At the Edge

The beginning of my helper journey beyond corporate was bumpy at best. Betting on myself after building such a successful corporate career was energizing and, at the same time, unnerving.

What if I didn’t make any money? What if, once I shed the big brand associated with my name, no one wanted to hire me? This fear of being perceived as a “nobody” led me to significantly undervalue my work at first.

It wasn’t all in my head. The value dynamics were real. There was “Hallmark Tara” who led Mahogany and multicultural strategy and worked with Dr. Maya Angelou, and then there was Tara Jaye Frank standing solo—without the brand, influence, connections, or budget. I built my company from insight and experience and talent, but there were no “legs up.” No shortcuts. No catapults.

I was once offered a magazine feature in recognition of my accomplishments. I accepted, but when I updated my employment status, they rescinded the offer. They didn’t really want to recognize me. They just wanted Hallmark to pay for an advertisement and a gala table.

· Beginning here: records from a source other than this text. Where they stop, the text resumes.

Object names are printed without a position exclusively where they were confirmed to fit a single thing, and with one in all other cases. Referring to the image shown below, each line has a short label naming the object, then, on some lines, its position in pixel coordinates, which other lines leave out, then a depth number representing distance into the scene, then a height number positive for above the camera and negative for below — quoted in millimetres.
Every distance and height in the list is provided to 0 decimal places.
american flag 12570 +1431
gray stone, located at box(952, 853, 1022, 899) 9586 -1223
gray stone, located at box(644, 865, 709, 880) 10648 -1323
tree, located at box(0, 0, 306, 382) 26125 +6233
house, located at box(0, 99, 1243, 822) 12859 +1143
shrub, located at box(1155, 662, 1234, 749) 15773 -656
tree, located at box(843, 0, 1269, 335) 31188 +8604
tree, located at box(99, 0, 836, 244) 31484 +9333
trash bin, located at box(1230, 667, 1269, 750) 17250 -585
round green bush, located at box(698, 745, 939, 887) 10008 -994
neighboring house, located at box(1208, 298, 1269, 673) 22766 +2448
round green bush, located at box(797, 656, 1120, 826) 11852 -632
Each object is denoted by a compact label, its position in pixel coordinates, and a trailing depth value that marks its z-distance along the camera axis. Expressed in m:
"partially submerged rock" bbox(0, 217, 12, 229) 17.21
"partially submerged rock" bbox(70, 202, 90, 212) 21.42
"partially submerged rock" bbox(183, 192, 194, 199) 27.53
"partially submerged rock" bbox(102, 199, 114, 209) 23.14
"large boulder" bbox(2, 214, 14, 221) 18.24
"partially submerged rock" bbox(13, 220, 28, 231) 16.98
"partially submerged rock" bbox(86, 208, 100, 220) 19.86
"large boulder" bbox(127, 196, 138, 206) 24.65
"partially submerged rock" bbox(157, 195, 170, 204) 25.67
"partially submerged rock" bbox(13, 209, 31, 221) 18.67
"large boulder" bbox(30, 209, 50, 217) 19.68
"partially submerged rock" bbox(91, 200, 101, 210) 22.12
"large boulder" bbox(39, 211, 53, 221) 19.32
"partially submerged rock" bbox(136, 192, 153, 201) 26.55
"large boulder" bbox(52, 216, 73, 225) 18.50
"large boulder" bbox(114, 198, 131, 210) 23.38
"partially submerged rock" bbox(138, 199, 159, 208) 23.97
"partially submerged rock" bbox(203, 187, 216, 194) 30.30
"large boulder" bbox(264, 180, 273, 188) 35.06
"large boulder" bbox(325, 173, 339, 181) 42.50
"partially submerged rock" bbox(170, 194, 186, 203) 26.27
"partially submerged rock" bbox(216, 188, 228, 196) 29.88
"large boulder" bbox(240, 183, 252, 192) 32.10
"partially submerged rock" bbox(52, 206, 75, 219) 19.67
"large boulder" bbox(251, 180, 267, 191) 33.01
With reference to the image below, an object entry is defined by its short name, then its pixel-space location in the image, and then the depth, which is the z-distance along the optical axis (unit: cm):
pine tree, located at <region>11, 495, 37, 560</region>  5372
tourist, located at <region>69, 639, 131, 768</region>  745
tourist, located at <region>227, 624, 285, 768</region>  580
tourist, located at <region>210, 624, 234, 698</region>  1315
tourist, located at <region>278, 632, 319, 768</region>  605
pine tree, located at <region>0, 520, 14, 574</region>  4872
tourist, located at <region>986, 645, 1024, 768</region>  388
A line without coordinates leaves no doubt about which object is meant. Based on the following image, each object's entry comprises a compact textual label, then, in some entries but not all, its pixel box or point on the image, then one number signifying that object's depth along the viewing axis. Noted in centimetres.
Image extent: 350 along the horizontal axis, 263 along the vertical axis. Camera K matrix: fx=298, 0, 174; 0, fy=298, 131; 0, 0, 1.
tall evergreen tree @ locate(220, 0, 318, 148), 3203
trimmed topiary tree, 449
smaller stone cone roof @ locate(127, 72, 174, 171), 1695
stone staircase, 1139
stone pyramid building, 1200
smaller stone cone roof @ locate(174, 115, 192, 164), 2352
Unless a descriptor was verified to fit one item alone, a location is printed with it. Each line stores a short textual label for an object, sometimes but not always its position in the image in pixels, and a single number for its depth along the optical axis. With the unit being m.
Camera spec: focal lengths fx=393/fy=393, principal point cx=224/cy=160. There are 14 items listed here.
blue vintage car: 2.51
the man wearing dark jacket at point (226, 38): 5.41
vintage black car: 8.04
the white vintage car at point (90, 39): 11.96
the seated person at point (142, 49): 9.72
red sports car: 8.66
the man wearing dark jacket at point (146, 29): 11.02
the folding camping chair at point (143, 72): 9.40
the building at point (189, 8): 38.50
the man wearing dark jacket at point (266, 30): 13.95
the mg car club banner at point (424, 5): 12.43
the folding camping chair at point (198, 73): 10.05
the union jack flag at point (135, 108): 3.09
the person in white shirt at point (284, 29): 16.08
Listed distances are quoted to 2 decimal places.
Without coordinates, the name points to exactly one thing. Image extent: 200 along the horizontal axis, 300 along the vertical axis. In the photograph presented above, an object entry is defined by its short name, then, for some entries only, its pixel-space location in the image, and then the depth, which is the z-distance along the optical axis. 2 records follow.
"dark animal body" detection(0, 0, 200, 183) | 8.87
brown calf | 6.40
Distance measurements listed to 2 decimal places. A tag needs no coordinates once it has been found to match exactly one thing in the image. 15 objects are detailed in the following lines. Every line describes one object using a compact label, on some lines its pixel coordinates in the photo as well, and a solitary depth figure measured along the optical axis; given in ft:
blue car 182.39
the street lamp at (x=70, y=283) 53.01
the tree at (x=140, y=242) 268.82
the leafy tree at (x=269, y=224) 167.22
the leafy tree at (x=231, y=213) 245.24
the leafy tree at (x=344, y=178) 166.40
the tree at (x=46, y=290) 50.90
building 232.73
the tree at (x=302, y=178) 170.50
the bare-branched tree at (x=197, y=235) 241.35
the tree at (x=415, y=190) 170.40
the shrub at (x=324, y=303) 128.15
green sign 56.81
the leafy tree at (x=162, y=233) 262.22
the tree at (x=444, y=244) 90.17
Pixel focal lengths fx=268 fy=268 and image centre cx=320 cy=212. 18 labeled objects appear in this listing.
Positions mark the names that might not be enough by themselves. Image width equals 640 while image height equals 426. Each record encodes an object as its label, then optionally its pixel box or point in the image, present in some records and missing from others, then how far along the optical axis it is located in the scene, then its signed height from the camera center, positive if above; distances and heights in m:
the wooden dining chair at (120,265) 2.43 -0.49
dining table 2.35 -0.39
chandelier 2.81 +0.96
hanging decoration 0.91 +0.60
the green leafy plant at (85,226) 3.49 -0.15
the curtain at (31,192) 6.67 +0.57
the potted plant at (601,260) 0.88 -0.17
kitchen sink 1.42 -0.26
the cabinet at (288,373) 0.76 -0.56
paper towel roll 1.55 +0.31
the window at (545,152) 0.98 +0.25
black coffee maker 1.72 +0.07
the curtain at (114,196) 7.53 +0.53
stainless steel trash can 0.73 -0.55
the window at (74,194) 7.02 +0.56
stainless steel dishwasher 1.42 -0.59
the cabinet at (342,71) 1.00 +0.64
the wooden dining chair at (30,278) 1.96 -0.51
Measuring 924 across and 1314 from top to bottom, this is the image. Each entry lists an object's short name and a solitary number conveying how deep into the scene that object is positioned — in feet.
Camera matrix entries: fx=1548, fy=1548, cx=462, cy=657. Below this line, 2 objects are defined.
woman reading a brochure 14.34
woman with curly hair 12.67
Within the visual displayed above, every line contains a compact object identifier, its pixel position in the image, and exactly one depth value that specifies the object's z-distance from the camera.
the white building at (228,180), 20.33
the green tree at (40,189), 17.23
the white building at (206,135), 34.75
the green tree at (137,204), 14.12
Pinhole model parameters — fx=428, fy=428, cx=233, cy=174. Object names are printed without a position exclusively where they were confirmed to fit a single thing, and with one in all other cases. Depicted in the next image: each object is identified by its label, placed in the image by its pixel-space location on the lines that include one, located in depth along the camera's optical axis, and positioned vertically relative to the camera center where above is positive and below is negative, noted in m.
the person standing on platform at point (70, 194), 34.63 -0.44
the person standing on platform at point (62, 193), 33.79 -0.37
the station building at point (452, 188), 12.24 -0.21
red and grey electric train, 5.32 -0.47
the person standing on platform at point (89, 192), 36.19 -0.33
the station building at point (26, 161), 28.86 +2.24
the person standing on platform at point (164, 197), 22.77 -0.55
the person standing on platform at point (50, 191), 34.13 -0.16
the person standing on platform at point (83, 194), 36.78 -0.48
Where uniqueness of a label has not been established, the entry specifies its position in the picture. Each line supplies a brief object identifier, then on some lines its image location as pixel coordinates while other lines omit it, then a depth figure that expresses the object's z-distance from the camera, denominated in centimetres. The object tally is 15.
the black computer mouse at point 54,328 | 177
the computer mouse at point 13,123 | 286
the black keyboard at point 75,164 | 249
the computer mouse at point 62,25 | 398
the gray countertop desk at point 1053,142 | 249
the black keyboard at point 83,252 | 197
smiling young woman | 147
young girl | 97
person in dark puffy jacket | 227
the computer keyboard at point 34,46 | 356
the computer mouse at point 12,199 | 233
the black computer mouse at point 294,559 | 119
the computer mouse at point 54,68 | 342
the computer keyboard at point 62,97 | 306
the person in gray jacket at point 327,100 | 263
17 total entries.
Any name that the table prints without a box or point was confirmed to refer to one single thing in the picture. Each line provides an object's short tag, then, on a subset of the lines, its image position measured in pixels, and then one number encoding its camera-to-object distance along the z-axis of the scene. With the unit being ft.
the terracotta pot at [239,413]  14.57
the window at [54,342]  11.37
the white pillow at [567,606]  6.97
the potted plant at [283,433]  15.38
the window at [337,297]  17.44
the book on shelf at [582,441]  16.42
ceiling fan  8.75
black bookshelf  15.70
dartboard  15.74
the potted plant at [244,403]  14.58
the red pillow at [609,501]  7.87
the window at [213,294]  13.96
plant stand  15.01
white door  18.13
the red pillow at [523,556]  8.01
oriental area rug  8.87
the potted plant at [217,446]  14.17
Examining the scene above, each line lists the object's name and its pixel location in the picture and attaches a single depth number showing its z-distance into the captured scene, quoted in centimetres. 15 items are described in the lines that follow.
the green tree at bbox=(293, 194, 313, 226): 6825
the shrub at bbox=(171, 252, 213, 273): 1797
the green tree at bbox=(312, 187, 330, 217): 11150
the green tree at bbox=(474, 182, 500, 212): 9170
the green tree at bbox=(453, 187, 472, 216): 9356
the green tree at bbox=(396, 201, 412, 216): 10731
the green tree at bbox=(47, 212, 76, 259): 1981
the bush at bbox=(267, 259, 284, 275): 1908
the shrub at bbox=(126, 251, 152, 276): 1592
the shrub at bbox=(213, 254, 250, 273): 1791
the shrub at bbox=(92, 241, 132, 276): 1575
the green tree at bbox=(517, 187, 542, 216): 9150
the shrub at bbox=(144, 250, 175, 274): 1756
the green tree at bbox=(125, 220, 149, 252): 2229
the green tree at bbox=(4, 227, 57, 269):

These moments felt awful. You go from being the person everyone wants something from to the person people assume wants something from them. To this day, I remain “unimportant” in the ways many acknowledge and celebrate. And while I once mourned the automatic legitimacy that comes with titles and brand credibility, I am beginning to see the limitations of it. All of it.

I’ve been reading Richard Rohr’s new book The Tears of Things: Prophetic Wisdom For the Age of Outrage. In Chapter 3, he writes about the remnant—a small group who “learned to work inside littleness, failure and rejection from a non-responsive audience,” and that “carries the love and hope of restoration forward after the trials and tribulations that people endure.”

He goes on to explain that “because power distorts truth, God plants and develops it at the edge, where the power hungry least expect it.”

At the edge.

Every day, I work on behalf of people at the edge. My company in general and our methodology in particular are built to deeply understand this “edge” experience compared to the “core” experience, then to bridge the gap so that all people might enjoy visibility, respect, value, and protection at work. And so that those in the core can clearly see all the insight, ideas, passion, and potential they’ve been missing.

I know about the edge. In big and small ways, the edge is where I’ve lived my whole life.

Is it true that we—those who’ve been left out or left behind—are able to see the world and its ills more readily? That because we’ve had to painstakingly measure the distance between our efforts and our outcomes, we somehow recognize the truth of a thing before other people do?

The passage in Rohr’s book brought to mind the 92% of Black women who voted for equality and community care but whose wisdom and foresight were handily rejected on November 5th, 2024. Many Americans are expressing shock and dismay at how the country is changing, and at how rapidly this change is occurring.

But while I am pained by the unraveling, I am not at all shocked. I knew it was possible—probable even—that “the least of these” would not only be forgotten, but discarded without hesitation.

While it’s difficult to watch, I take some comfort in spiritual leaders like Rohr, because they help me put what we’re watching into a more expansive and enduring context. Rohr says that disorder is a necessary precursor to reorder—an idea I’ve been calling reconstruction in my own life—as it illuminates brokenness in the existing order for those previously unwilling or unable to see it. If this is where we are now, I welcome it. We will never create a more loving and caring society if only those on the edge recognize and appreciate the need.

In the meantime, I’m doing what good I can with what I have. I’m loving people in real life without laying myself bare, writing my reflections and sharing them, making one-pot pasta, and loosely observing the disorder. From the edge.